ASC’s dedication to Full-Butte’d achievement came to me smack dab in the middle of the ride up the 13-mile hill, just when I realized I was too far along to give up and too close to the tram to allow my legs to stop their constant revolution. Though my legs begged for a rest from the never-ending resistance, I willed my feet to continue orbiting on their pedals, battling my mind’s natural tendency to convince me I’m not strong enough, I’m too tired to push through the discomfort.

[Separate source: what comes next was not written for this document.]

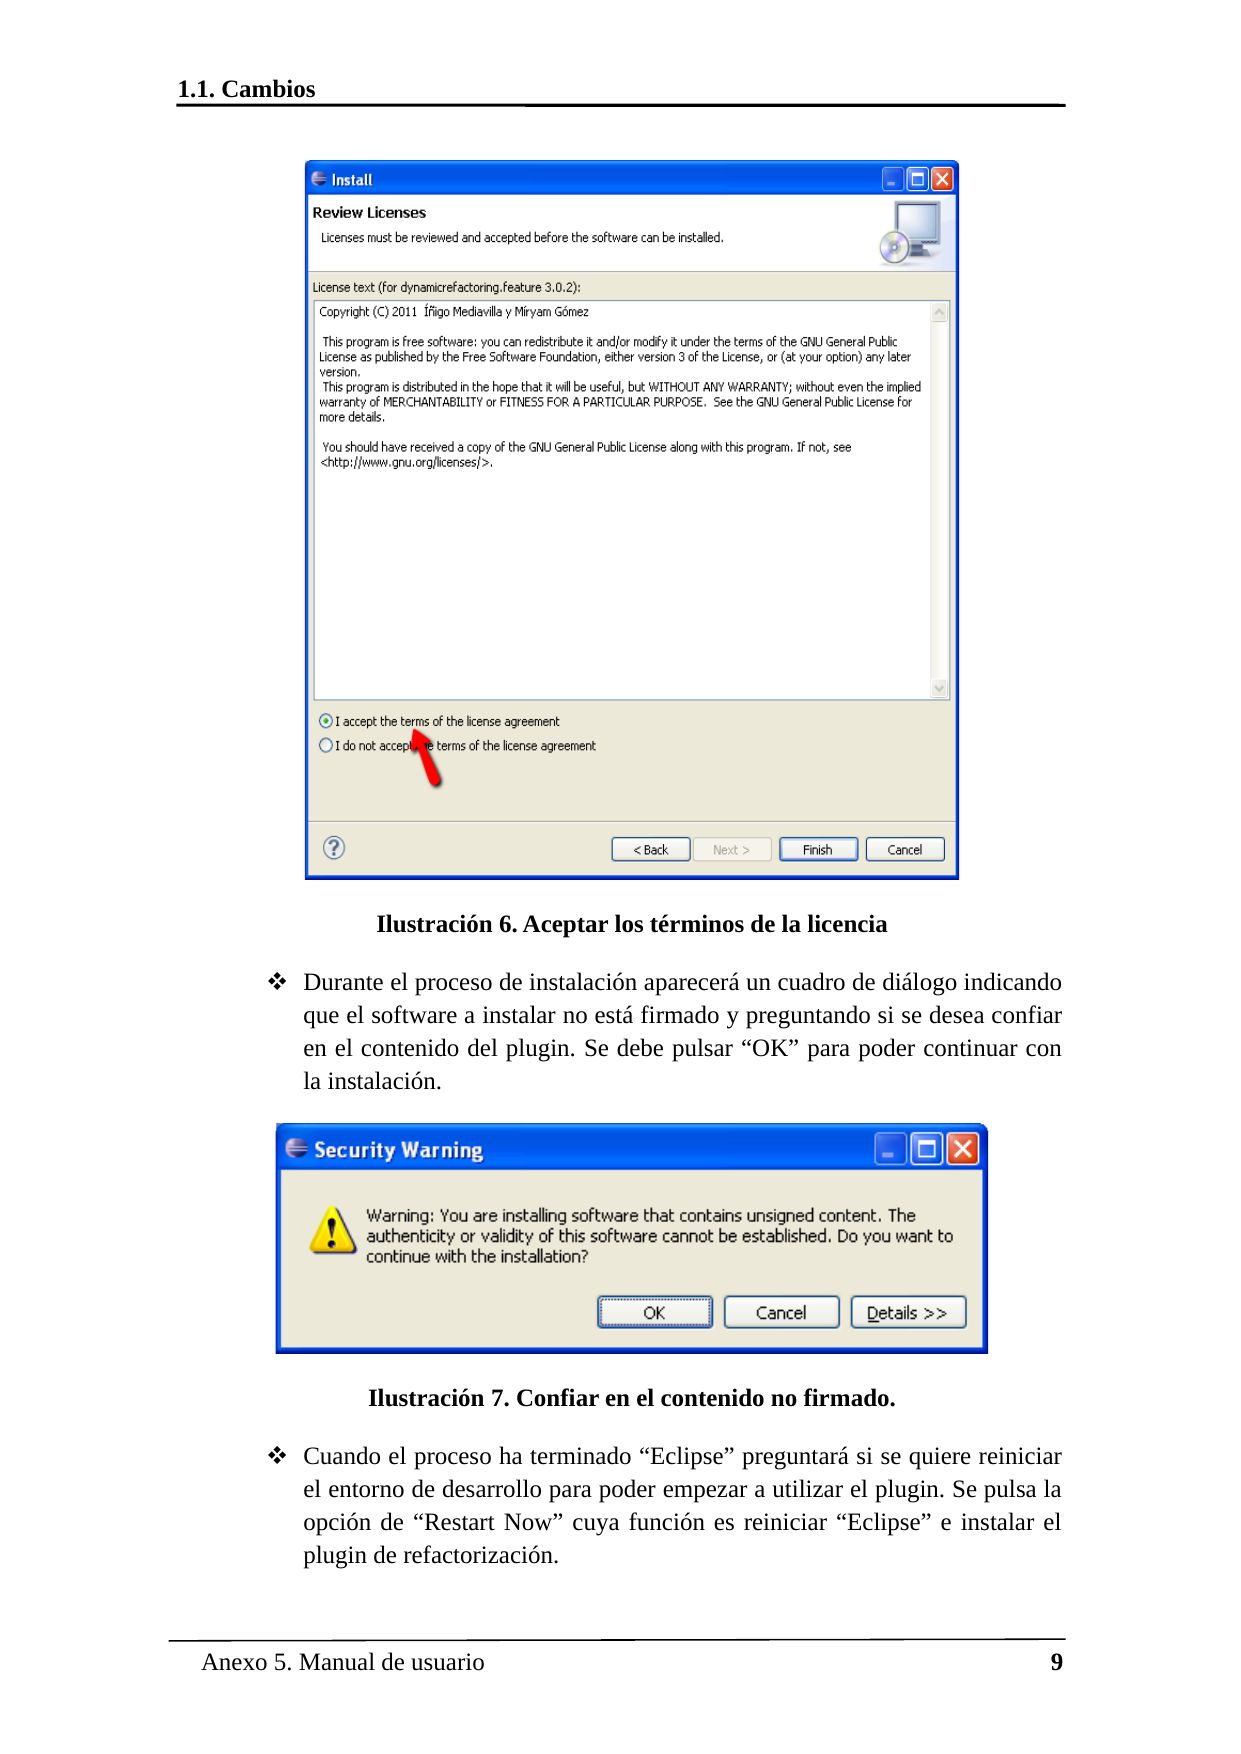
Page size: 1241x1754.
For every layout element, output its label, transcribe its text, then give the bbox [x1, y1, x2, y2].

And then it dawned on me: discomfort is a prerequisite for growth. We’ve all got to go through the growing pains of struggling uphill in an out-of-bike-shape body on a heavy mountain bike if we want to become better, stronger versions of ourselves. It is absolutely necessary to be present with the expansion and deflation of our lungs as they provide life-giving oxygen to our hardworking cells, to not give into the nagging pleads of our muscles when they ask us to stop moving as they were designed, to remind ourselves that we are stronger and more resilient than we believe. And though my positive self-talk and encouragement did not rid my ride of the ache, my words made me believe wholly in my power to overcome and push to the top of that final stretch of all-too-steep hill to the base of the tram.
It is my job to give my all – even in the painful push up the foothills – to achieve the growth I need and seek. Hell, it sucks at times. But when I reach that plateau of flat ground, even if just for a couple yards, I quickly regain all clout and can carry on at an increasing velocity with swelling strength and rising confidence. And then the ease of flying downhill to the valley I call home, knowing I gave my all (and could have pushed on farther)? Priceless empowerment.
Let’s be full-assed people, committed to giving everything our best; pushing through the inevitable growing pains of life; and approaching each and every opportunity as an adventure, an invitation to push ourselves to excellence. Because we can do better than half-assing our way through life.